L’UNFPA s’est associé à des organisations de défense des droits dans le
monde entier pour les 16 journées annuelles
d’activisme destinées à en finir avec la violence à l’égard des femmes. L’UNFPA
et le Sénégal ont accueilli un festival du
film africain, qui incluait une formation des journalistes sur la violence
sexiste, pour célébrer la Journée internationale
pour l’élimination de la violence à l’égard des femmes. Les ateliers de formation
destinés aux ONG ont aidé à renforcer la capacité d’appliquer la Convention
sur l’élimination de toutes les formes de violence à l’égard des femmes. L’UNFPA
a également continué d’appuyer la résolution 1325 (2000) du Conseil de sécurité,
premier texte législatif qui ait été jamais
adopté pour répondre expressément à l’impact de la guerre sur les femmes et
pour appeler à une participation accrue
des femmes dans la résolution des conflits et la consolidation de la paix.

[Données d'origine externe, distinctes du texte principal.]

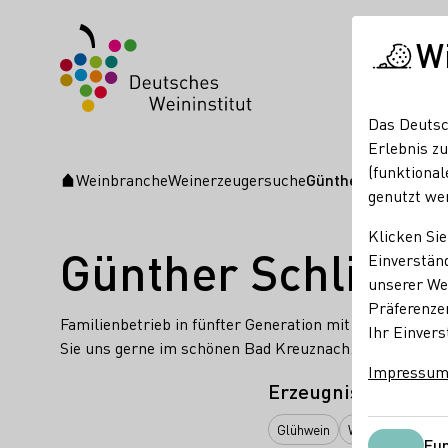
W
Das Deutsc
Erlebnis zu
(funktional
Weinbranche
Weinerzeugersuche
Günther Schlink
Startseite
genutzt we
Klicken Sie
Günther Schlink
Einverständ
unserer Web
Präferenze
Familienbetrieb in fünfter Generation mit großer Freu
Ihr Einvers
Sie uns gerne im schönen Bad Kreuznach.
Impressu
Erzeugnisse
Glühwein
Wein
Fun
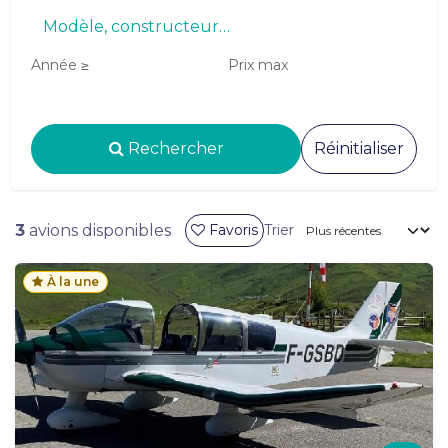
Année ≥
Prix max
Rechercher
Réinitialiser
3
avions disponibles
Favoris
Trier
À la une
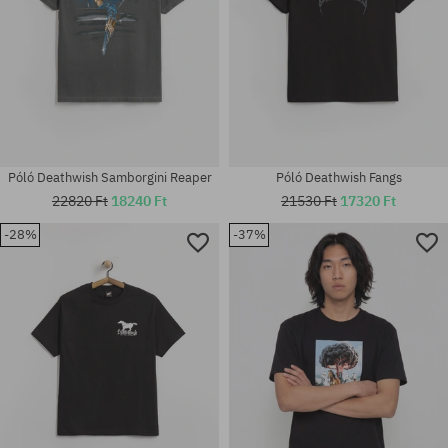
Póló Deathwish Samborgini Reaper
Póló Deathwish Fangs
22820 Ft
18240 Ft
21530 Ft
17320 Ft
-28%
-37%
Elérhető méretek:
Elérhető méretek:
M; L; XL
M; L; XL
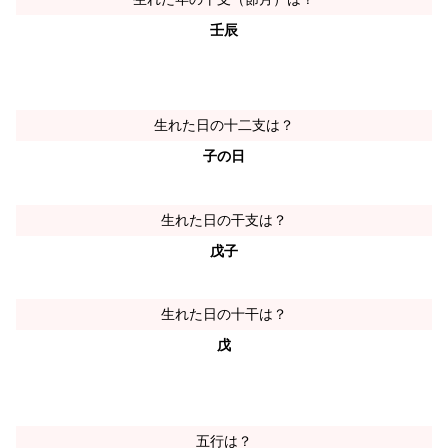
壬辰
生れた日の十二支は？
子の日
生れた日の干支は？
戊子
生れた日の十干は？
戊
五行は？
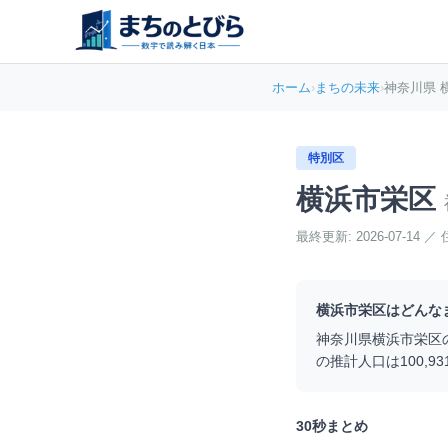
ホーム
›
まちの未来
›
神奈川県 
特別区
横浜市栄区
最終更新:
2026-07-14
／
横浜市栄区
はどんな
神奈川県
横浜市栄区
の推計人口は
100,93
30秒まとめ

Partenariat avec les hommes pour la
sante reproductive
Des hommes comme l’évêque Xavier Chitanda, du Zimbabwe,
montrent concrètement combien les hommes peuvent être de
puissants alliés quand ils parlent haut en faveur des femmes et des filles.
En 2006, l’évêque Chitanda a appliqué la puissance de la foi religieuse à
transformer vies et communautés, en particulier s’agissant de mettre fin
à la pratique incluant l’épouse du défunt dans son héritage, la polygamie
et le mariage entre hommes mûrs et filles jeunes, tout en prêchant son “évangile
antisida” dans des églises combles.
Dans chaque région, des pays ont travaillé avec l’UNFPA à
dispenser aux hommes une information, une éducation et
des services ayant trait à la planification familiale, à la santé
maternelle, à la prévention du VIH et à la violence sexiste. En
2006, des hommes ont remis en question au Zimbabwe les
concepts ruineux de la masculinité par l’entremise de Padare
– A Men’s Forum on Gender, qui atteint hommes et garçons dans
les écoles, les bars, les clubs sportifs et les églises et encourage les
parlementaires de sexe masculin à produire des textes
législatifs soucieux des sexospécificités. Avec l’assistance de
l’UNFPA, l’Association libérienne des femmes juristes a mobilisé
avec succès les pères pour les amener à appuyer une nouvelle
législation aggravant les peines qui frappent la violence sexiste
et le viol. En Turquie, les hommes ont réagi positivement à
une campagne soutenue par l’UNFPA au cours de laquelle des
champions sportifs ont déclaré que la violence à l’égard des
femmes est un crime qui révèle la faiblesse et non la force de son auteur.
Et, en Chine, le Ministère des transports ferroviaires,
en partenariat avec l’UNFPA, a adressé aux hommes de 25 à 40
ans des messages de prévention du VIH au moyen de prospectus
et d’avis diffusés sur des écrans dans les trains de banlieue.